Computer Science Notes

Computer Science Notes

CS Notes is a simple blog to keep track about CS-related stuff I consider useful.

20 Aug 2020

Double Descent in Deep Learning

by Harpo MAxx (2 min read)

Introduction

The classical U-Shape observed when analyzing the performance (usually some loss function) of a model on testset is a fundamental property that holds regardless of the particular data set at hand and regardless of the statistical method being used.

u-shape

As it was beautifully explained in the ISLR book. This is conditioned by the Bias - Variance Trade off ( see the equation below)

var-bias-tradeoff

Variance refers to the amount by which the estimated function f would change if we estimated it using a different training data set, while Bias refers to the error that is introduced by approximating a given problem by a much simpler model. More flexible models tends to have low bias but higher variance, while more rigid models (linear regression for instance) have a higher bias but lower variance. At some point we can associate Bias with underfitting while Variance with overfitting. The U-shape will be influenced by Bias and the Variance, and depending the dataset used the U-shape can be different, although maintaining their convex property. (See the example below)

u-shape
The influence of the variance and bias in three different datasets when using more flexible models. As a general rule, as we use more flexible methods, the variance will increase and the bias will decrease. The relative rate of change of these two quantities determines whether the test MSE increases or decreases. (ISLR)

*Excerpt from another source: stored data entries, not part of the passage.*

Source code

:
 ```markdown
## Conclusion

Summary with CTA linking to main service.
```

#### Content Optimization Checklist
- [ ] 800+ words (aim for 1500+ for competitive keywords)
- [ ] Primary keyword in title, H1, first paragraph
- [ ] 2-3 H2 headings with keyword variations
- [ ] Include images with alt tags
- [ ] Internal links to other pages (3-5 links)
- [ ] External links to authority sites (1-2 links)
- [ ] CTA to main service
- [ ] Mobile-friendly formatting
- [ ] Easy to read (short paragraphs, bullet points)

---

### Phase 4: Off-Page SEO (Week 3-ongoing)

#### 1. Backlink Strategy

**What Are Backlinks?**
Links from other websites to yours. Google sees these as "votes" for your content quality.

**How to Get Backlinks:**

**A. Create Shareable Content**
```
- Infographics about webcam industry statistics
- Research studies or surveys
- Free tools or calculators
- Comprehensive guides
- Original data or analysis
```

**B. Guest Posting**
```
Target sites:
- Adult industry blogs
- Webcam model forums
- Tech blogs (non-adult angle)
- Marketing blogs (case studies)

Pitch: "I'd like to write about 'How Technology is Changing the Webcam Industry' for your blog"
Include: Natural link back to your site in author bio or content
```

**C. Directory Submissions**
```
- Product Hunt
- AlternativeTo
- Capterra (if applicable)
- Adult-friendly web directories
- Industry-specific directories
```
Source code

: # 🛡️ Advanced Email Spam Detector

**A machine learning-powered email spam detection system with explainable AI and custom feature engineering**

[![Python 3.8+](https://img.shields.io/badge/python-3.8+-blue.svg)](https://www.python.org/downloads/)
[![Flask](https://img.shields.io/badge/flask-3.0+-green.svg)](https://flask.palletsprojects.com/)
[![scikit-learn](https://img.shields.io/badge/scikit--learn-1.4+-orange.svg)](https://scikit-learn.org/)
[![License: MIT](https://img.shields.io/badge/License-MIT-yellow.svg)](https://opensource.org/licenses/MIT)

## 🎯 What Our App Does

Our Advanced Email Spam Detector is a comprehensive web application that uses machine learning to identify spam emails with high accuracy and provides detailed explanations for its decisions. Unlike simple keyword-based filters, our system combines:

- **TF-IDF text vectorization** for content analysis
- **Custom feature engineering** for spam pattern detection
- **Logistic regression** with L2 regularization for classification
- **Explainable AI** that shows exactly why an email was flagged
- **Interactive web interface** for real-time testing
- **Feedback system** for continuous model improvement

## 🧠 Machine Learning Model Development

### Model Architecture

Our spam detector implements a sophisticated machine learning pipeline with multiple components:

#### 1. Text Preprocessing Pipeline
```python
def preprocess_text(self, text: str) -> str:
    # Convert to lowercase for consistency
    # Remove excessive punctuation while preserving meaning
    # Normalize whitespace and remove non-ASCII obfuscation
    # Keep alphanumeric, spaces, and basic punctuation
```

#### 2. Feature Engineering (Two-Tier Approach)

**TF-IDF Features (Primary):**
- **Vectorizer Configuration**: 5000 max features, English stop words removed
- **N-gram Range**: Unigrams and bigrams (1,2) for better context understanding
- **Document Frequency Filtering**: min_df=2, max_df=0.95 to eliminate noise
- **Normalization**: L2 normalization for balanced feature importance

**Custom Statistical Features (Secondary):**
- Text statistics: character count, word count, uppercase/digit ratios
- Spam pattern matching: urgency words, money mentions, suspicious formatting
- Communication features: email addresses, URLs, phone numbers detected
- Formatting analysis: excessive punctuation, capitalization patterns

The double descent problem

However, recently Deep Learning researcher have observed that as they give more flexibility to a (Deep Learning) model (such as the size, epochs, etc.), the performance first gets worse and then gets better (i.e. No convex shape). This phenomenon is denoted as Deep Double Descent, which is somewhat surprising.

double-descent

Last weekend, I ran into a lovely explanation from a statistical point of view of the Double descent phenomenon from @daniela_witten one of the authors of the well-known ISLR book.

The resources

I put here some resources related with the phenomenon:

  1. An article from OPENAI about the observed Double Descent in CNN and RESTnet kind of networks.
  2. Another post from Medium that describes de Double Descent phenomenon, with point to a analogy between training neural network and fitting dense repulsive particles within a finite volume.
  3. One of the research paper describing the Double Descent phenomenon.
  4. An statistical explanation of the phenomenon from @daniela_witten in the form of a twitter thread.

TODO

Find a toy example code and dataset to test different form of double descent.